====== Fragmento de lectura

De las anécdotas de Héctor Gaitán en Jueves Santo

Anécdota de: Sergio Rodas.

Recuerdo que cuando era un niño, habían dos cosas que me hacían esperar el jueves santo.

Fotos: Procesiones del Ayer

Una de ellas era el almuerzo, pues mi familia acostumbraba a ir a la sexta calle, donde se ubicaban los restaurantes chinos. Todos juntos, es un recuerdo valioso.

Sin embargo,  cuando Jesús de Candelaria se encaminaba por la calle San Sebastián, nos adelantábamos a la casa de don Héctor Gaitán.

Foto: Hemeroteca de Prensa Libre.

Mientras los señores almorzaban en la mesa, él se sentaba en su sofá y nos contaba historias de la llorona, el cadejo, entre otros personajes maravillosos de la tradición guatemalteca.

Con el pasar de los años,  mi abuelo ya no podía caminar tanto y fue amainando dicha tradición. Pero recordar con gran estima e imaginar que aún resuena en mi mente aquella frase con la que iniciaba: “fíjense patojos, como me lo contaron se los cuento, porque todo cabe dentro de lo posible”.

============

# Ejercicios
(a) Responde según la anécdota de Jueves Santo:
(i) ¿Adónde acostumbraba ir la familia a almorzar?
(ii) ¿Por qué calle se encaminaba Jesús de Candelaria?
(iii) ¿De qué personajes contaba historias don Héctor Gaitán?
(b) Reproduce sin cambios el pasaje de la anécdota de Jueves Santo, empezando por "Recuerdo que cuando" y siguiendo hasta "de Prensa Libre.".

====== Contenido del conjunto

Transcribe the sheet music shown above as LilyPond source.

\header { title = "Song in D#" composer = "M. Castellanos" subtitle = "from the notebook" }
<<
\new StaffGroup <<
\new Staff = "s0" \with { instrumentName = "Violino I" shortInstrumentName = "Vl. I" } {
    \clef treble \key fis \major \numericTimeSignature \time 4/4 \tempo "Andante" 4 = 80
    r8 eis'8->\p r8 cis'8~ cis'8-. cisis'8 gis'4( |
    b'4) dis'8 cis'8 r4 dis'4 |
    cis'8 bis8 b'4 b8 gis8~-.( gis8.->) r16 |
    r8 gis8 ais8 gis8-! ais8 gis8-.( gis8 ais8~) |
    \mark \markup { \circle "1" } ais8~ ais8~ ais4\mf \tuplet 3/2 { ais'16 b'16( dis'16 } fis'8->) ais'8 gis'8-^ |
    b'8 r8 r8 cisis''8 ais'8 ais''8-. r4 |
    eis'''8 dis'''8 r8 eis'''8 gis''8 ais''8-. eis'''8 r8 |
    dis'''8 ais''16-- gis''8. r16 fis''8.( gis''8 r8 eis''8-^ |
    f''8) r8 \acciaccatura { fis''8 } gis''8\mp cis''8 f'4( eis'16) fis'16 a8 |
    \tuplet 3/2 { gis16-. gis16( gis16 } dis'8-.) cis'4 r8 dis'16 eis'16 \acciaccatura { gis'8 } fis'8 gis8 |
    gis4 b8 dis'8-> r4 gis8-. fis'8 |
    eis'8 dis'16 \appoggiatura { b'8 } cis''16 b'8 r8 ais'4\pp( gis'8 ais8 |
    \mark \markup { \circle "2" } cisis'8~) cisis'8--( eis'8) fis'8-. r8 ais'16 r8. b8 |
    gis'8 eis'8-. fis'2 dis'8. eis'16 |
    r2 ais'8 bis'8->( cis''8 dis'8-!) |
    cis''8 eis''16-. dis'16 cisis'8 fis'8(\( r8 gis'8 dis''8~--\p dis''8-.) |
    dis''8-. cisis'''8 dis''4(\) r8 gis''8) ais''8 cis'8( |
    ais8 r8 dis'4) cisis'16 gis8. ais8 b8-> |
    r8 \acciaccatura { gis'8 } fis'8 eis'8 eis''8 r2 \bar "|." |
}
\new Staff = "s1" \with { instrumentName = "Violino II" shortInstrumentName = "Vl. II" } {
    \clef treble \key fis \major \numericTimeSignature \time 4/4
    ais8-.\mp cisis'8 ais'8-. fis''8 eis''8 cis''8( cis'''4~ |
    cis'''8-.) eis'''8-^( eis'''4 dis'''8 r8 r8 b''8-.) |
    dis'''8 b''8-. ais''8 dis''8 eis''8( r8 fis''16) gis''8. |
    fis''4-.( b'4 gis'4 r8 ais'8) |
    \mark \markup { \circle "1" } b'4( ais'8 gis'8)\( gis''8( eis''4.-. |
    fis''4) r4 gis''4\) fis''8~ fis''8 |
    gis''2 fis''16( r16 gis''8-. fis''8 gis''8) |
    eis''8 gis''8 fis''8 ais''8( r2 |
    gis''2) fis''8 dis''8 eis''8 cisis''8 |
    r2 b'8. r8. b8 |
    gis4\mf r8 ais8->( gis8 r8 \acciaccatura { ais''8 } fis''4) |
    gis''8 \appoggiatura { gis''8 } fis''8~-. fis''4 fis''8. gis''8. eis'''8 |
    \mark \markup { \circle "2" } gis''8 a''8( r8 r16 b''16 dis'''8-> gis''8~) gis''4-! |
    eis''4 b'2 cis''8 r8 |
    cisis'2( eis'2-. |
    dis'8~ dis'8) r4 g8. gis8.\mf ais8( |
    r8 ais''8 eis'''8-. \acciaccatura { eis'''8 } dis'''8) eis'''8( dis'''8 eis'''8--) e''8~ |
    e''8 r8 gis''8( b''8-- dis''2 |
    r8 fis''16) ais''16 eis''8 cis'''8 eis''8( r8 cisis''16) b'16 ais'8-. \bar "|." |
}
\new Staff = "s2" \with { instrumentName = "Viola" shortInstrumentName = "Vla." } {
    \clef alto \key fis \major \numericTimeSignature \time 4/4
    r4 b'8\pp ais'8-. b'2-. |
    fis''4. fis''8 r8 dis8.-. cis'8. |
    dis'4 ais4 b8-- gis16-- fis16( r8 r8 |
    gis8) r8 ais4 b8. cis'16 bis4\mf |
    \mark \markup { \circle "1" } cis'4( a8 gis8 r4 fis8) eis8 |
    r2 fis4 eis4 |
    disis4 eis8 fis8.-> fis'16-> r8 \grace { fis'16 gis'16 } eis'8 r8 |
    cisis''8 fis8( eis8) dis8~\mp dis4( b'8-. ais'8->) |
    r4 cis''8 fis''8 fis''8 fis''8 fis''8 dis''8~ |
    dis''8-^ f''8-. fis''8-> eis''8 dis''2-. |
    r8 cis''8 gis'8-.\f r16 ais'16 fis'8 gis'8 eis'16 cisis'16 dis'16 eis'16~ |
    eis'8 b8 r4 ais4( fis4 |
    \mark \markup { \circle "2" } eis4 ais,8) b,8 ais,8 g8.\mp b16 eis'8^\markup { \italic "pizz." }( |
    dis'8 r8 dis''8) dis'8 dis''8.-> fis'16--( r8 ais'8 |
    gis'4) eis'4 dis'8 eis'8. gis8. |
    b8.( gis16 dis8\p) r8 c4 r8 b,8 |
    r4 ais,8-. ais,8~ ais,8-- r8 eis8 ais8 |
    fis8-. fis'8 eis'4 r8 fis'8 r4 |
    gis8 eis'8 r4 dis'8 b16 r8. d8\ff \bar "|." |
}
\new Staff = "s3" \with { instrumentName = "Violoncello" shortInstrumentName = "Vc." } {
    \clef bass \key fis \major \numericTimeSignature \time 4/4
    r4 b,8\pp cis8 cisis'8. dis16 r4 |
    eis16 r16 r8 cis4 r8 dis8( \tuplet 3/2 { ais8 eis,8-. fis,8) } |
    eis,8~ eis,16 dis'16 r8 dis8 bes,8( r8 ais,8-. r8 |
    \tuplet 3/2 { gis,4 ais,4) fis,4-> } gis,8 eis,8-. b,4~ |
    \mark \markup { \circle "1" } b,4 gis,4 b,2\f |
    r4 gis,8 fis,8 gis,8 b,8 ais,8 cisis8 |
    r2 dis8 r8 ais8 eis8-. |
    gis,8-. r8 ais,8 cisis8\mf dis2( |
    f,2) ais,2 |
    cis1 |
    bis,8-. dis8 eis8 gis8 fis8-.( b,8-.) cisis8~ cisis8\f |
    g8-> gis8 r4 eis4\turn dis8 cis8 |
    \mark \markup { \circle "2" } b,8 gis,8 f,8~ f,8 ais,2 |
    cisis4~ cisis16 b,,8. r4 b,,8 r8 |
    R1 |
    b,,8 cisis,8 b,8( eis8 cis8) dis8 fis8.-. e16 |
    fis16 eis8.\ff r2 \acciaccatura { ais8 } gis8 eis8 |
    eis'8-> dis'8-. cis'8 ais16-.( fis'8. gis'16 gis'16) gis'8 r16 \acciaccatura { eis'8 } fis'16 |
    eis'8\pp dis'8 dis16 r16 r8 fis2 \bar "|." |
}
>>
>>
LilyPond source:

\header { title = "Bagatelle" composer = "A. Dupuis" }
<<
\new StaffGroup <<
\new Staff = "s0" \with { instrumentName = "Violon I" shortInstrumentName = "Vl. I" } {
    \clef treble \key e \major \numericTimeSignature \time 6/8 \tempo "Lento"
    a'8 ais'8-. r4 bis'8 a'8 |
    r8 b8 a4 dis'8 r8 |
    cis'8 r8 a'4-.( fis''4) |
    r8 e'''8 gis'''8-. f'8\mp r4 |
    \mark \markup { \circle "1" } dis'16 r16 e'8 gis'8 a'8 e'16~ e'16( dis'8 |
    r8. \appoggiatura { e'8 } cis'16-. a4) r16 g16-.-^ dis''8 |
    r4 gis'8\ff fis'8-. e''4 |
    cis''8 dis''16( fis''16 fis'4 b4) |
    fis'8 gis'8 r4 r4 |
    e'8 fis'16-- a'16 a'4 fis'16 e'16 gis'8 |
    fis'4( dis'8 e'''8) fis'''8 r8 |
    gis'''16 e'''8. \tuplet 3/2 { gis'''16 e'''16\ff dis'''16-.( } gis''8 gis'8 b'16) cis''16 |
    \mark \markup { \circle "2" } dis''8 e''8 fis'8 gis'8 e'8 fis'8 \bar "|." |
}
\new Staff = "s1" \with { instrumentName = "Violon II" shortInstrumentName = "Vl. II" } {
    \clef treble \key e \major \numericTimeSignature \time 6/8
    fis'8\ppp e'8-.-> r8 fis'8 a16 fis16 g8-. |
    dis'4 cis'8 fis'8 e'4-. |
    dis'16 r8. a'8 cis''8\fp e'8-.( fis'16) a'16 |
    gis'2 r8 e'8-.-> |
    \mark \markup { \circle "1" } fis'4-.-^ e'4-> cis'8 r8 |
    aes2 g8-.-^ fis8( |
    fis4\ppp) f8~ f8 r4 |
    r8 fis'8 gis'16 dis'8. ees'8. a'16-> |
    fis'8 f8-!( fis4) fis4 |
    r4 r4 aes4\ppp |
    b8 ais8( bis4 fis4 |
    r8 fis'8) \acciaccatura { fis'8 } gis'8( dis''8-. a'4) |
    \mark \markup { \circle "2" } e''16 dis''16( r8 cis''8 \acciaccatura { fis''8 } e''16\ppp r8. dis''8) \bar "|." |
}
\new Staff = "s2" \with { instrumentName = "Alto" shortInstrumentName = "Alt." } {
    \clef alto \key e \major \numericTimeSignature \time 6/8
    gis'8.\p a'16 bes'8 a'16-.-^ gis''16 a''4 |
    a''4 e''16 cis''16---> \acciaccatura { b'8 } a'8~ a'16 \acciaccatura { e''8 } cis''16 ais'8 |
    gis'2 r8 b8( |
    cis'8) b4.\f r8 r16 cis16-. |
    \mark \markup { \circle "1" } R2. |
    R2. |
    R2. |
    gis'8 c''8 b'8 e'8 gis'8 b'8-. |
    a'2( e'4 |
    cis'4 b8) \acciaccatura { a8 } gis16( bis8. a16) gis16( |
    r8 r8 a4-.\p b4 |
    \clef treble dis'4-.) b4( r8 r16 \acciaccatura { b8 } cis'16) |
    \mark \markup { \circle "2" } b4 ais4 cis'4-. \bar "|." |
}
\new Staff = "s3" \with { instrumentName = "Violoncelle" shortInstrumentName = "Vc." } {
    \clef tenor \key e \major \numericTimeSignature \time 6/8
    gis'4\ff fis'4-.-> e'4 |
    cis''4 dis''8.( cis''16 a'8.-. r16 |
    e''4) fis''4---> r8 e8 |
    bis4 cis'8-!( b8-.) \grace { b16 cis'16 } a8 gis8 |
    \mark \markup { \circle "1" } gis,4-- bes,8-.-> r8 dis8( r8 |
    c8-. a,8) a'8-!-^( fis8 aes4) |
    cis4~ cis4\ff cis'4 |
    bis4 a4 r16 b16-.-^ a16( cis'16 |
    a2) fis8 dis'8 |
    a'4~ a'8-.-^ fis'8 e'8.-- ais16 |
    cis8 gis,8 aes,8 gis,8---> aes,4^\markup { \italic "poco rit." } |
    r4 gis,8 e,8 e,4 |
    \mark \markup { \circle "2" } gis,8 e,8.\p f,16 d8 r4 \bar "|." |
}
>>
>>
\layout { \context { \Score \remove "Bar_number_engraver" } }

============

# Respuestas numeradas
(a)
(i) A la sexta calle, donde se ubicaban los restaurantes chinos.
(ii) Por la calle San Sebastián.
(iii) De la llorona, el cadejo y otros personajes de la tradición guatemalteca.

(b)
Recuerdo que cuando era un niño, habían dos cosas que me hacían esperar el jueves santo.

Fotos: Procesiones del Ayer

Una de ellas era el almuerzo, pues mi familia acostumbraba a ir a la sexta calle, donde se ubicaban los restaurantes chinos. Todos juntos, es un recuerdo valioso.

Sin embargo,  cuando Jesús de Candelaria se encaminaba por la calle San Sebastián, nos adelantábamos a la casa de don Héctor Gaitán.

Foto: Hemeroteca de Prensa Libre.